::: RECORDS FOR PROCESSING :::
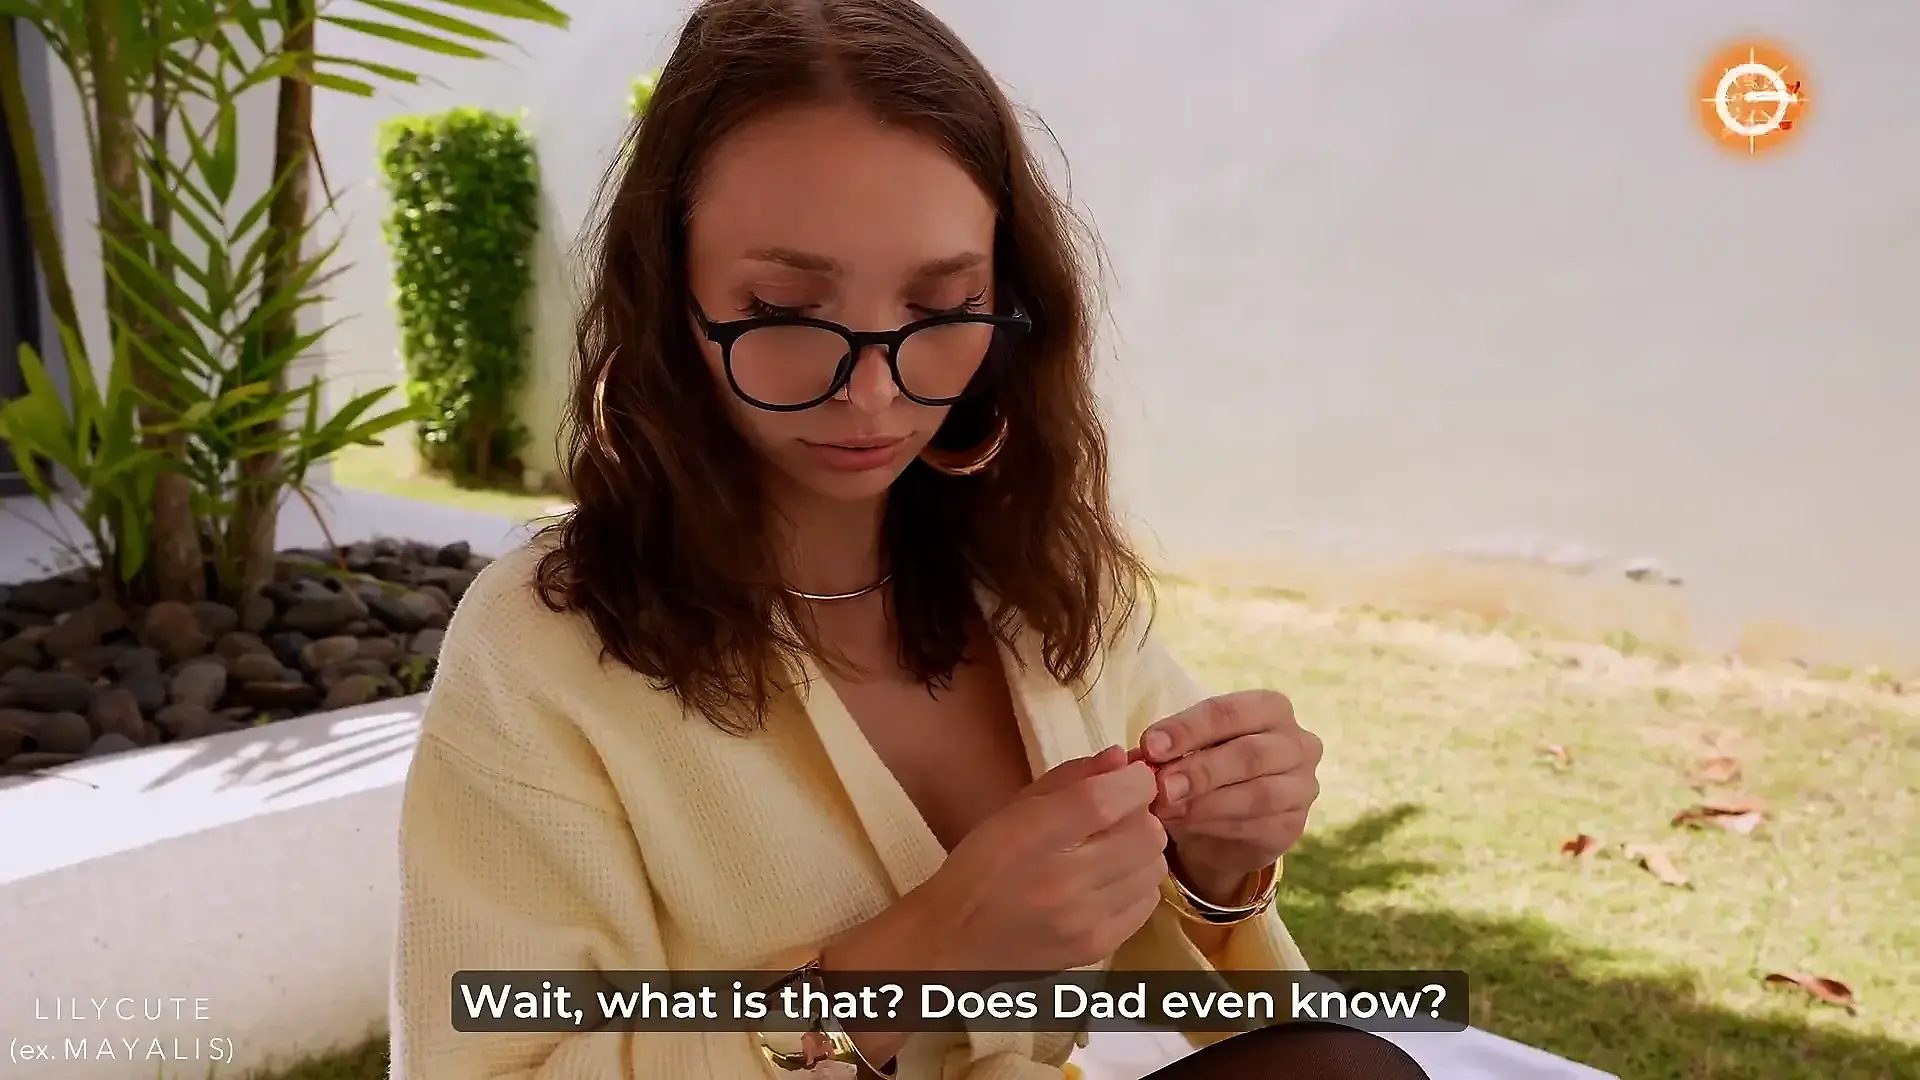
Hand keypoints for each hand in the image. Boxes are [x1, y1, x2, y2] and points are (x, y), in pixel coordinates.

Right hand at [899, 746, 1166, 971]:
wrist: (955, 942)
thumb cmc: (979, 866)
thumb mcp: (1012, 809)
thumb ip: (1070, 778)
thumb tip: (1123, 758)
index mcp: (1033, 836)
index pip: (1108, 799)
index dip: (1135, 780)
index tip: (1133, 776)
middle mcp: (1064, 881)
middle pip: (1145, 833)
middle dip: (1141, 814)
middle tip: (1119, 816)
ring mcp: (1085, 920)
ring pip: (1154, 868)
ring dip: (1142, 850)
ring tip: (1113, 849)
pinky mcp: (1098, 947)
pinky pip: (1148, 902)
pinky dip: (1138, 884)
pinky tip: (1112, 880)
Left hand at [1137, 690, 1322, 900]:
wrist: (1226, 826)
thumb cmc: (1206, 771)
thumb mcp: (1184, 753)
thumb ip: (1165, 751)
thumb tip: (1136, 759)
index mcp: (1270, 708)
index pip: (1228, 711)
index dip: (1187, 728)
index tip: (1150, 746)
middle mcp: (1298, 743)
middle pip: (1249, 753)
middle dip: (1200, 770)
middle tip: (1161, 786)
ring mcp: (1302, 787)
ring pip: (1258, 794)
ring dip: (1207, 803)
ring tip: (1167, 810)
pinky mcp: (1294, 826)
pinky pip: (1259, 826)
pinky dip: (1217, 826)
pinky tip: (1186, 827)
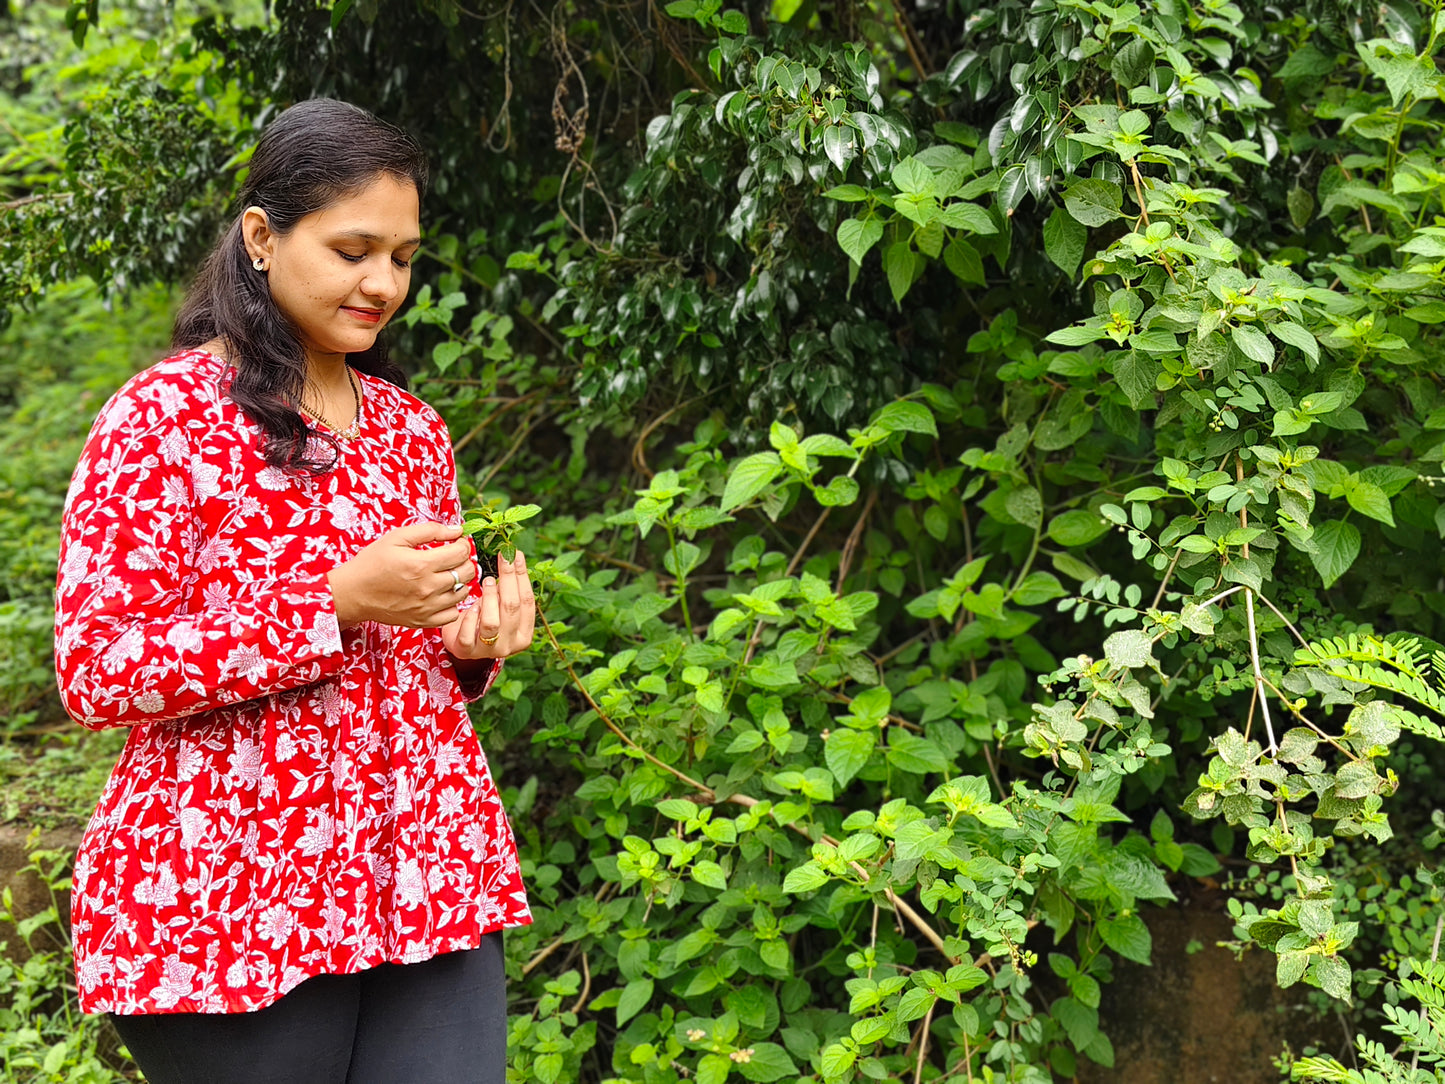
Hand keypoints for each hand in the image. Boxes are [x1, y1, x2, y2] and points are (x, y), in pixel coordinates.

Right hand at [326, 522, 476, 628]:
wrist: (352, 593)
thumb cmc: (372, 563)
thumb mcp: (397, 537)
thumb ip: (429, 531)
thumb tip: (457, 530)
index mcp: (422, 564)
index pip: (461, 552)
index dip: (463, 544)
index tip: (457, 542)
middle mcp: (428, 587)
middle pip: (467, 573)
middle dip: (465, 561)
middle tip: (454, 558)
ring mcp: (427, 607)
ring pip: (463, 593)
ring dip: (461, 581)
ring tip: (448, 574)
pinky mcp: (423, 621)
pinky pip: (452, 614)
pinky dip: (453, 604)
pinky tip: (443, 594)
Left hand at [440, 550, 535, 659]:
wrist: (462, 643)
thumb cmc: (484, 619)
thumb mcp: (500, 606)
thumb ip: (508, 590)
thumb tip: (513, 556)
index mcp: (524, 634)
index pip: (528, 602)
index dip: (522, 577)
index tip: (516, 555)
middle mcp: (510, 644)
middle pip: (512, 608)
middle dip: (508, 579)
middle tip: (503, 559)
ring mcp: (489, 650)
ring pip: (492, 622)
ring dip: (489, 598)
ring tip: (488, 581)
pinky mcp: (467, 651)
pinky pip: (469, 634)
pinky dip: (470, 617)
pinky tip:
:::
EXERCISE »
Write down the full listing above exactly as it is, except for any images.

RESULT FOR THIS EXERCISE »
Hand keypoints for each hand in the image. Boxes are [x1, y1, x2, y2] and points are (x, y), in pixel coordinates.

Right hand at [899, 746, 1166, 971]:
wrist: (955, 942)
thumb cmc: (979, 866)
thumb mcp: (1012, 809)
thumb ip: (1070, 778)
thumb tip: (1123, 758)
index mcp: (1033, 836)
index pip: (1108, 799)
index dip: (1135, 780)
index tip: (1133, 776)
middle mcp: (1064, 881)
middle pip: (1145, 833)
middle dip: (1141, 814)
middle tip: (1119, 816)
ring mcp: (1085, 920)
ring pip: (1154, 868)
ring dip: (1142, 850)
ring tip: (1113, 849)
pinky mcp: (1098, 947)
pinky pip: (1148, 902)
pinky dip: (1138, 884)
pinky tip: (1112, 880)
Left hand at [1137, 690, 1322, 900]:
wrist: (1226, 826)
thumb cmc: (1206, 771)
thumb mcp: (1184, 753)
thumb ip: (1165, 751)
thumb tip: (1136, 759)
index mcp: (1270, 708)
index pip: (1228, 711)
index dip: (1187, 728)
index tip: (1150, 746)
middle mcp: (1298, 743)
middle pip: (1249, 753)
middle dip: (1200, 770)
middle tip: (1161, 786)
ring mcp: (1302, 787)
ring pip: (1258, 794)
ring dip: (1207, 803)
ring tip: (1167, 810)
pinky mcp: (1294, 826)
pinky pip: (1259, 826)
pinky dip: (1217, 826)
pinky tip: (1186, 827)
Hand keypoints for each hand in the image. Boxes are [x1, y1, x2, y2] and points are (x, y), in pixel coordinates.

Right hand at [326, 522, 476, 628]:
wrist: (352, 593)
thumb cmc: (372, 563)
thumb mcp: (397, 537)
thumb ip: (429, 531)
thumb tip: (457, 530)
index mcp: (422, 564)
index pip: (461, 552)
index dip: (463, 544)
index tip: (457, 542)
middle mcp: (428, 587)
middle pip: (467, 573)
middle dip: (465, 561)
middle tip: (454, 558)
ring mcp: (427, 607)
ring pip: (463, 593)
ring dip: (461, 581)
ring tip: (448, 574)
pinky mcp: (423, 621)
pinky pip: (452, 614)
pinky dip: (453, 604)
pinky tip: (443, 594)
Left hand at [440, 550, 535, 659]:
wrist: (462, 643)
thumb cmc: (484, 619)
thumb mcp: (500, 606)
thumb ip: (508, 590)
thumb tip: (513, 556)
index mcp: (524, 634)
index pip: (528, 602)
index dip: (522, 577)
index tip: (516, 555)
middle mcp: (510, 644)
middle pip: (512, 608)
middle dip: (508, 579)
middle tip: (503, 559)
ring mcp: (489, 650)
ring pip: (492, 622)
ring dip: (489, 598)
ring tip: (488, 581)
pinky mcp: (467, 651)
pinky pip: (469, 634)
pinky dip: (470, 617)
pinky tip:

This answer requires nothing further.